Selected excerpt =>
━━━━━━━━━━
Can you tell me your own story? Coming out?
I write a little about my coming out in the book’s introduction. My father was a born again and on his third marriage when I told him. His belief was that I was doomed to go to hell and I should pray to change.  Religion is the root of so much hatred and making this book certainly allowed me to see that I was not alone.

Where did you find your models and how did you contact them? 
I put ads out on social media and dating sites, looking for guys who might be interested. It was very easy to sort out those men that truly wanted to take part in this. They had to believe in me and my mission and had to send me their ‘story’ before I would commit to photographing them.

What would you like to achieve with these pictures? What do you want the spectator to see?
I want to help educate those that struggle with their own sexuality and perhaps those that struggle with accepting gay men, perhaps even their own family members. We are all God’s children, all created equally. We all face the same issues.

The pictures are accompanied by essays. Do you find it important for people to know the story behind the models?
Absolutely. To hear their own words adds incredible depth to the portraits. The stories are as important as the photos.

You featured 50 states. Was it important to cover the entire country?
It was a goal I set for myself from the beginning and one of the parameters of the project. To look at the life of gay men in every state. I felt it was socially important to view the country as a whole.

As an artist, are you most narrator or photographer?  
I have always been more of a photographer than a narrator, but that is changing in time. This project has made me realize how important storytelling is to my job as a photographer.

Why is such a project important for you personally?
To make a difference is something we all aspire to do. I saw this project as a chance to do just that.

Future plans?
My partner and I renovated and opened an Inn and restaurant in Vermont last year and have been having fun getting it up and running. Getting out of the city and challenging ourselves with something new has been a wonderful change of pace. Yet my heart still longs for more photo projects like Gay in America. I’m heading to Los Angeles soon for more work and am looking forward to what that will bring. It’s all about balance.
━━━━━━━━━━
Dataset extract =>
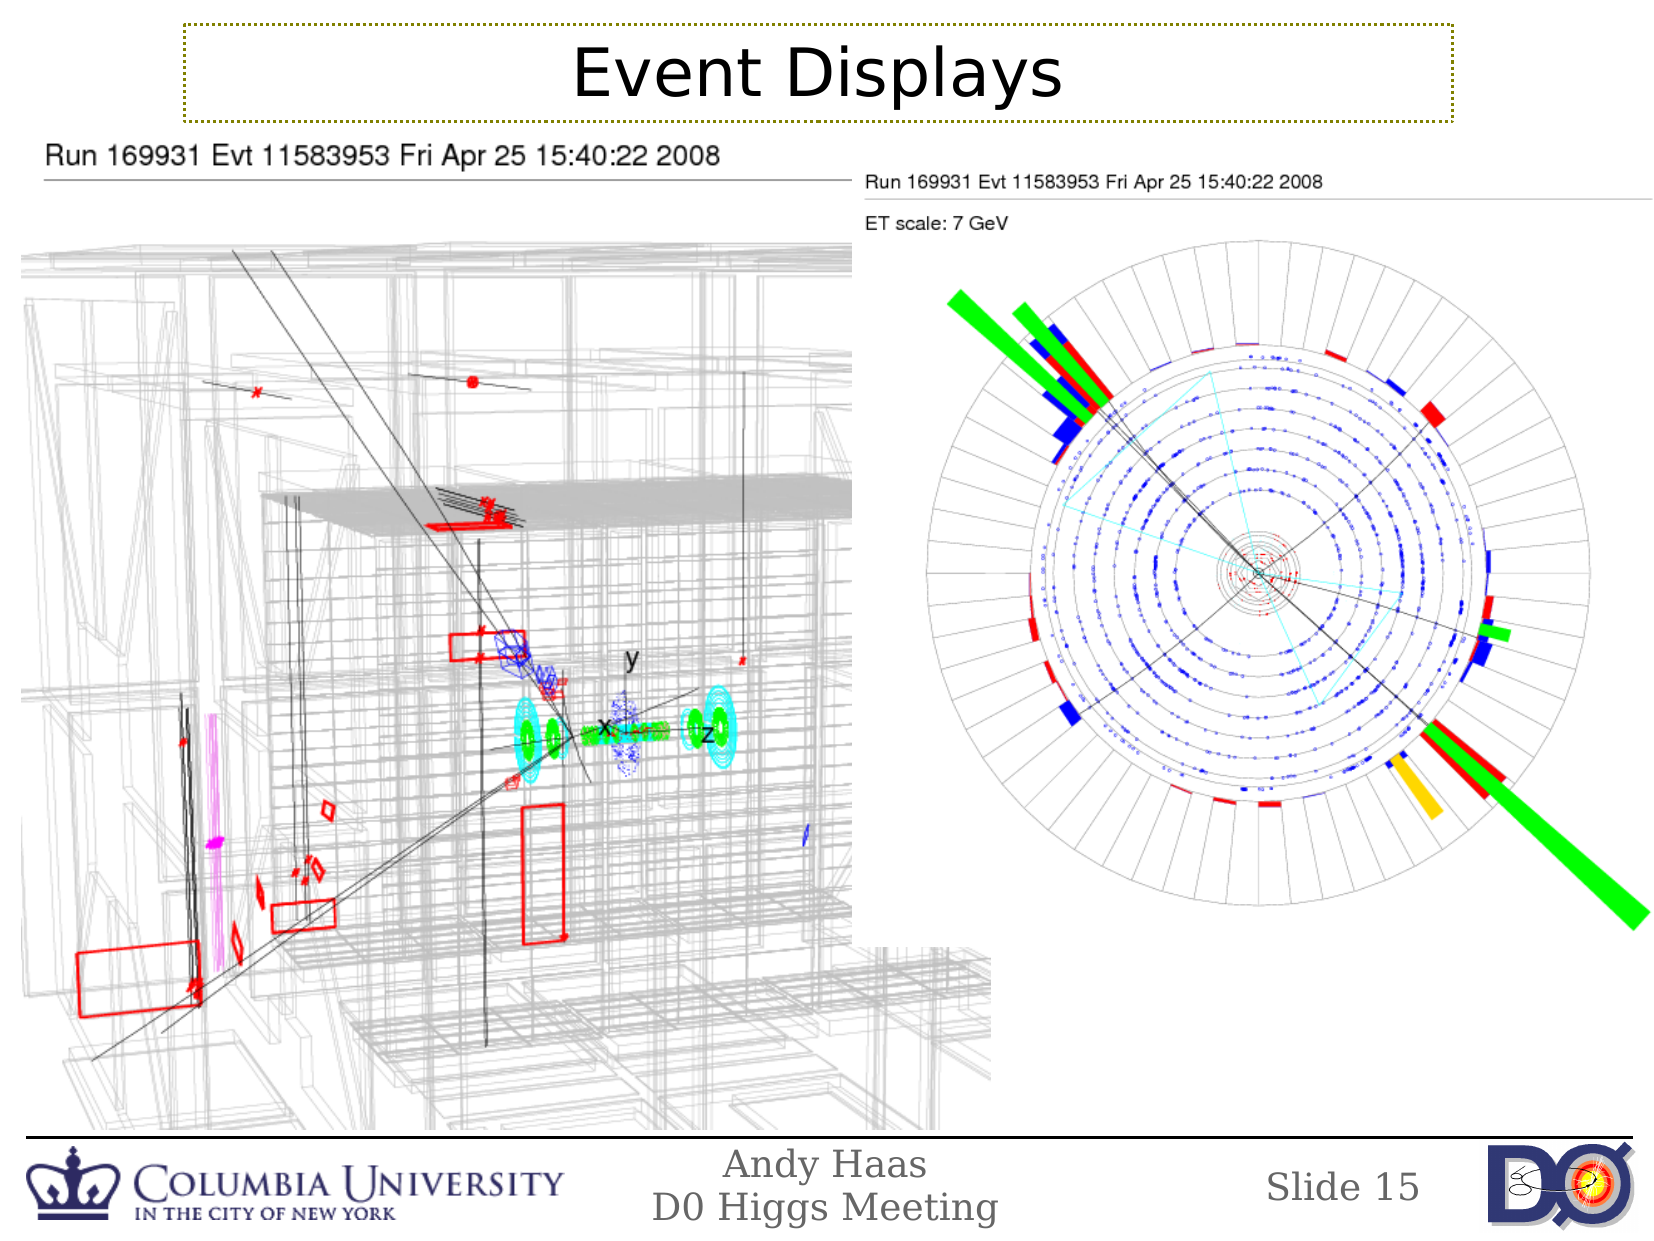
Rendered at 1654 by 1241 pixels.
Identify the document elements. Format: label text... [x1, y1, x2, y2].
━━━━━━━━━━
Task requirements =>
A - In the interview, why does the photographer consider the essays accompanying the pictures important?
B - According to the interview, in which state did the photographer and partner renovate and open an inn and restaurant?

List of solutions =>
A - Hearing the models' own words adds incredible depth to the portraits. The photographer considers the stories as important as the photos.

B - Vermont